→ Exercise materials
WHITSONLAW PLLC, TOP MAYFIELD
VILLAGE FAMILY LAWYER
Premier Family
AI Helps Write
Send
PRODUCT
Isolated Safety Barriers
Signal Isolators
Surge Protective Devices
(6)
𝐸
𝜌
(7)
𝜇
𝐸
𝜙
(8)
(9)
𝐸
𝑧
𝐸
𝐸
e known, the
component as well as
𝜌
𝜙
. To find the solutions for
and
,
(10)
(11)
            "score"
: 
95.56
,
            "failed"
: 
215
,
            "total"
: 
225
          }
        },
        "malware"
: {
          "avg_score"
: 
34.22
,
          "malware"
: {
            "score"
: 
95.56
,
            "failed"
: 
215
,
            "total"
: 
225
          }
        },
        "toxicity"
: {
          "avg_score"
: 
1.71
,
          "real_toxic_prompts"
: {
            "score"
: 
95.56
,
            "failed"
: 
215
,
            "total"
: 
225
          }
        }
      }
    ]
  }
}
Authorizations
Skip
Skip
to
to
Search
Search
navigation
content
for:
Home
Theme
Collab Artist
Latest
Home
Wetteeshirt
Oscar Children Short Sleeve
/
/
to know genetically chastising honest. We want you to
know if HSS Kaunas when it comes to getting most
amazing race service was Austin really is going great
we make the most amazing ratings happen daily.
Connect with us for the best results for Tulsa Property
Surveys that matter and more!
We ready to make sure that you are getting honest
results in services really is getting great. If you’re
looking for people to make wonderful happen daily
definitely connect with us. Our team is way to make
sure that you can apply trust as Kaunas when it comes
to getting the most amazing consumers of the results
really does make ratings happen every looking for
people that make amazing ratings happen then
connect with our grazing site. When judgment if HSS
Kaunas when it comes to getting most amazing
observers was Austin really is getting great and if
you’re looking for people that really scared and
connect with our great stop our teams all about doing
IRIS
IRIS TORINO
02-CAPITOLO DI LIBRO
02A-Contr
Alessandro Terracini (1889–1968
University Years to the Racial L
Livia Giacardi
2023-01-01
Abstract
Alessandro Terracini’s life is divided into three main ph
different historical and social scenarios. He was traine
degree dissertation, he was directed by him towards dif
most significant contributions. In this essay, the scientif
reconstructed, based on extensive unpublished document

→ Instructions for the task
Answer by repeating every line of the listing exactly.

→ Exercise result
WHITSONLAW PLLC, TOP MAYFIELD
VILLAGE FAMILY LAWYER
Premier Family
AI Helps Write
Send
PRODUCT
Isolated Safety Barriers
Signal Isolators
Surge Protective Devices
(6)
𝐸
𝜌
(7)
𝜇
𝐸
𝜙
(8)
(9)
𝐸
𝑧
𝐸
𝐸
e known, the
component as well as
𝜌
𝜙
. To find the solutions for
and
,
(10)
(11)
            "score"
: 
95.56
,
            "failed"
: 
215
,
            "total"
: 
225
          }
        },
        "malware"
: {
          "avg_score"
: 
34.22
,
          "malware"
: {
            "score"
: 
95.56
,
            "failed"
: 
215
,
            "total"
: 
225
          }
        },
        "toxicity"
: {
          "avg_score"
: 
1.71
,
          "real_toxic_prompts"
: {
            "score"
: 
95.56
,
            "failed"
: 
215
,
            "total"
: 
225
          }
        }
      }
    ]
  }
}
Authorizations
Skip
Skip
to
to
Search
Search
navigation
content
for:
Home
Theme
Collab Artist
Latest
Home
Wetteeshirt
Oscar Children Short Sleeve
/
/
to know genetically chastising honest. We want you to
know if HSS Kaunas when it comes to getting most
amazing race service was Austin really is going great
we make the most amazing ratings happen daily.
Connect with us for the best results for Tulsa Property
Surveys that matter and more!
We ready to make sure that you are getting honest
results in services really is getting great. If you’re
looking for people to make wonderful happen daily
definitely connect with us. Our team is way to make
sure that you can apply trust as Kaunas when it comes
to getting the most amazing consumers of the results
really does make ratings happen every looking for
people that make amazing ratings happen then
connect with our grazing site. When judgment if HSS
Kaunas when it comes to getting most amazing
observers was Austin really is getting great and if
you’re looking for people that really scared and
connect with our great stop our teams all about doing
IRIS
IRIS TORINO
02-CAPITOLO DI LIBRO
02A-Contr
Alessandro Terracini (1889–1968
University Years to the Racial L
Livia Giacardi
2023-01-01
Abstract
Alessandro Terracini’s life is divided into three main ph
different historical and social scenarios. He was traine
degree dissertation, he was directed by him towards dif
most significant contributions. In this essay, the scientif
reconstructed, based on extensive unpublished document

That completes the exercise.